Re:Trust me... (Score:2, Interesting)
Which makes me wonder
Re:Trust me... (Score:1, Interesting)
Also the extensive pipelining (OGL2/DX9/DX10) which murders the result latencies (irrelevant for graphics rendering) and the huge amount of execution units (ATI/AMD's R600 consists of 320 FP32 ALUs -- the Niagara 2 has 8 FP64 ALUs total).
I posted in my journal recently suggesting that it would be easier to produce a modern GPU than an older card, since modern GPUs have much less application-specific logic and do more in software, relying on just having lots of cores / pipelines to give speed.
This is just plain silly. Many stages of the old fixed-function pipeline are still necessarily there in today's GPUs -- triangle setup, rasteriser, render output -- and about the rest, the mere management hardware needed to run DX9 shader programs (not counting the actual ALUs) is more complex than the simple vertex transform engines and pixel register combiners of DX7 vintage.
(And the actual ALUs, taking up most of the real estate together with the huge register files, aren't a walk in the park to design either. Although you can replicate functionality a lot, it's tough to get the whole enchilada efficient -- for example R600 has a complex hierarchy of four banks of sixteen units of a vector + scalar engine pair, with multi-level caching, and multiple shared texture samplers.)

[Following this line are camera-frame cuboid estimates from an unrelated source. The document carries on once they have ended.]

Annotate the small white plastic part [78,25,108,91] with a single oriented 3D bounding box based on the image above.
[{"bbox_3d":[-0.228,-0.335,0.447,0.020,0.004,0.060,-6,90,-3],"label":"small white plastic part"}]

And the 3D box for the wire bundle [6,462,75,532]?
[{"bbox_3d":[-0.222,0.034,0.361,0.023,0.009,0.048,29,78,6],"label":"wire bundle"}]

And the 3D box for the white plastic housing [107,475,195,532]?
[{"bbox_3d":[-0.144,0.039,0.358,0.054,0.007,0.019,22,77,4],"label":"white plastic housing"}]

They don't do more in software, they do vastly more complex things in hardware. Although you have a point that they have been somewhat stepping toward general purpose CPUs in their complexity if not in their workflow and role and strengths.
Re:Smokin'... (Score:1, Interesting)
But how can a core run 4 threads with only 2 integer units? (Hint: it doesn't. "Running" doesn't mean the same as "managing"... where Niagara shines is the lightning-quick context switches between the 4 threads -- hiding memory latency like no other design except certainly Niagara 2 -- but no it doesn't run them in parallel. Nevermind what "32 simultaneous threads" goodness Sun has implied and clueless journos repeated.)

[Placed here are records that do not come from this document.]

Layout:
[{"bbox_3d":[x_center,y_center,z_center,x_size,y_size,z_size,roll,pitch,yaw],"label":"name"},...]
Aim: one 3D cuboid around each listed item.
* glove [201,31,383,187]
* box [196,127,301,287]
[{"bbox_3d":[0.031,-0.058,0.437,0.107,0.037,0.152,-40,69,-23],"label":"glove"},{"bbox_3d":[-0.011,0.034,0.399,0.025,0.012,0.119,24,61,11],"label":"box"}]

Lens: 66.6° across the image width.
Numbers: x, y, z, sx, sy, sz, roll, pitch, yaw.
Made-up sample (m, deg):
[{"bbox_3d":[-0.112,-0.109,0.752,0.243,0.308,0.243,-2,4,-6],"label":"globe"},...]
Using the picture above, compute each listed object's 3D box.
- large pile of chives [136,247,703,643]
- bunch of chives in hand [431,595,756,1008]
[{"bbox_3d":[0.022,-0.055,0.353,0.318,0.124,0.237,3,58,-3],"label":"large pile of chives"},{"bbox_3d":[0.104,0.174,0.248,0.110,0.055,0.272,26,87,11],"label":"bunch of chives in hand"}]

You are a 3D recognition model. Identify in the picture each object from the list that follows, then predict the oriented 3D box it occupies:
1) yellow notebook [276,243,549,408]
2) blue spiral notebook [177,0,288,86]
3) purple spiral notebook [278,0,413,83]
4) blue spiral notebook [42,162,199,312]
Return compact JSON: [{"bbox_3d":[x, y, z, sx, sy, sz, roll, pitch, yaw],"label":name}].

Re:Trust me... (Score:3, Interesting)
On the other hand, I have heard that the non-x86 processor families (SPARC, PPC, MIPS, etc.) use some innovative chipsets, so it might be advantageous to be able to use a SPARC processor on a motherboard with a completely different chipset as well.

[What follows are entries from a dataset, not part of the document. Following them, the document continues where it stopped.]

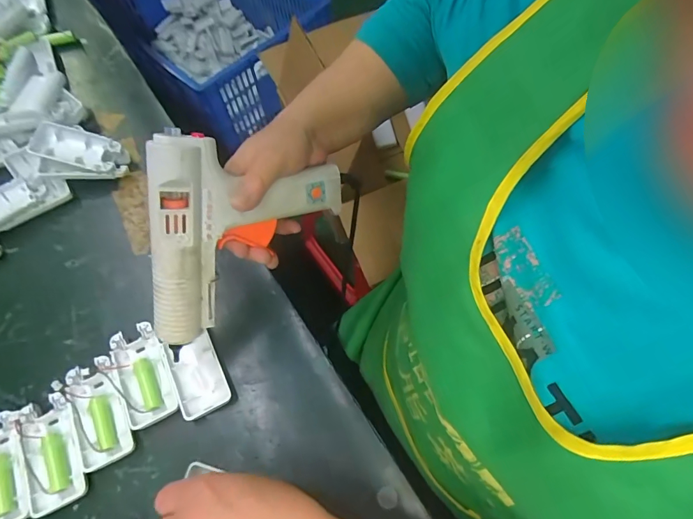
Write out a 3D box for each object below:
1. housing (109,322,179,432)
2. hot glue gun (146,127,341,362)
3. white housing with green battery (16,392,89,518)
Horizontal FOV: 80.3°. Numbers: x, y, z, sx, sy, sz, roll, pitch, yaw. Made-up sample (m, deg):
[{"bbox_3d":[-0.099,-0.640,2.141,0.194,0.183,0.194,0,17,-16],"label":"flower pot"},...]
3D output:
[{"bbox_3d":[-0.194,0.110,0.393,0.044,0.016,0.093,-28,65,-13],"label":"housing"},{"bbox_3d":[-0.107,-0.042,0.352,0.198,0.144,0.042,-38,34,-15],"label":"hot glue gun"},{"bbox_3d":[-0.260,0.169,0.365,0.047,0.016,0.095,-28,65,-13],"label":"white housing with green battery"}]

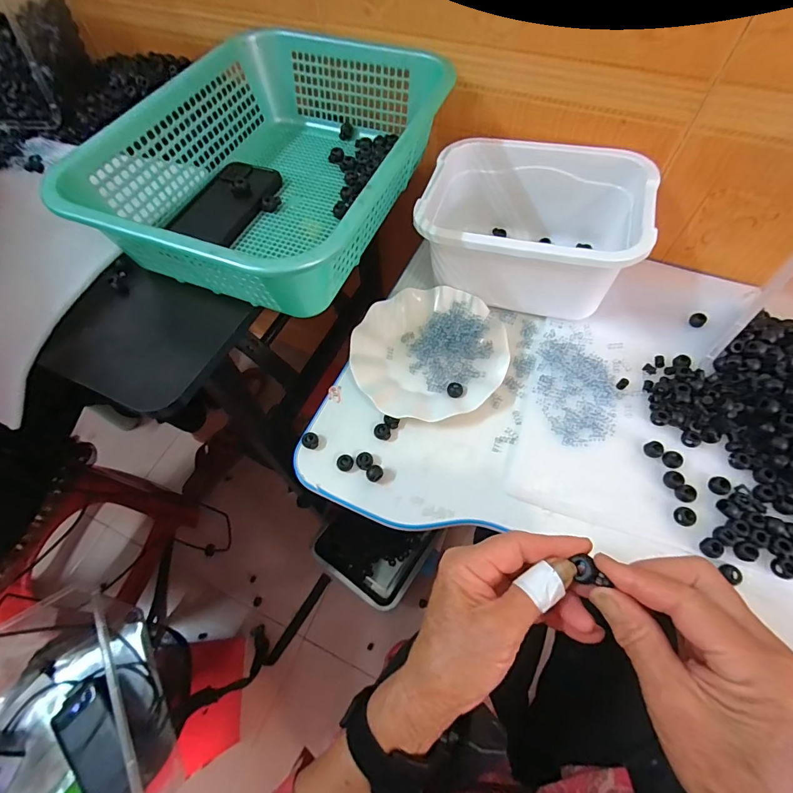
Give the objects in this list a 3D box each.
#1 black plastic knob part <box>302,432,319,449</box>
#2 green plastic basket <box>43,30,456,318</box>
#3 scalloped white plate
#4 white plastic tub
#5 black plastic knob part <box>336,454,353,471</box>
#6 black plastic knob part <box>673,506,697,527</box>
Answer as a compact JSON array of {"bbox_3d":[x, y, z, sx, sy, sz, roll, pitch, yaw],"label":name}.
[{"bbox_3d":[-0.095,0.049,0.443,0.017,0.014,0.019,-26,63,-12],"label":"black plastic knob part"},{"bbox_3d":[-0.127,-0.260,0.450,0.290,0.102,0.381,19,63,12],"label":"green plastic basket"},{"bbox_3d":[0.038,-0.053,0.484,0.176,0.029,0.181,-1,61,1],"label":"scalloped white plate"},{"bbox_3d":[0.158,-0.204,0.499,0.240,0.121,0.186,17,63,11],"label":"white plastic tub"},{"bbox_3d":[-0.055,0.072,0.430,0.017,0.010,0.017,-1,61,1],"label":"black plastic knob part"},{"bbox_3d":[0.275,0.114,0.381,0.018,0.010,0.018,-1,61,1],"label":"black plastic knob part"}]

What I was getting at, basically, is that there's no reason why the PC platform has to be x86-only! The only thing that WAS holding it back is the closed-source nature of the Windows operating system and most applications... case in point: 5 years after x86-64 was introduced, nearly all PCs use 64-bit processors, and yet 64-bit Windows is hopelessly lacking in native applications and drivers. On the other hand, Linux and FreeBSD both had x86-64 ports available before the processors were even available for purchase. I run Ubuntu 64-bit and it works great.
If I could buy a SPARC or MIPS or PPC board that could be physically and electrically integrated into my current PC, I'd definitely give it a try! There's actually not a lot to it... produce a motherboard that conforms to the ATX physical specifications with the right power connector, and include some of the on-board peripherals that PC users have come to expect: ethernet, audio, IDE and SATA controllers.
Back in the late 90s/early 2000s, there were similar things, though unfortunately never popular: PowerPC-based PC platforms and Alpha-based PC platforms. I believe that with the increased prevalence of open-source, this is an idea whose time has come!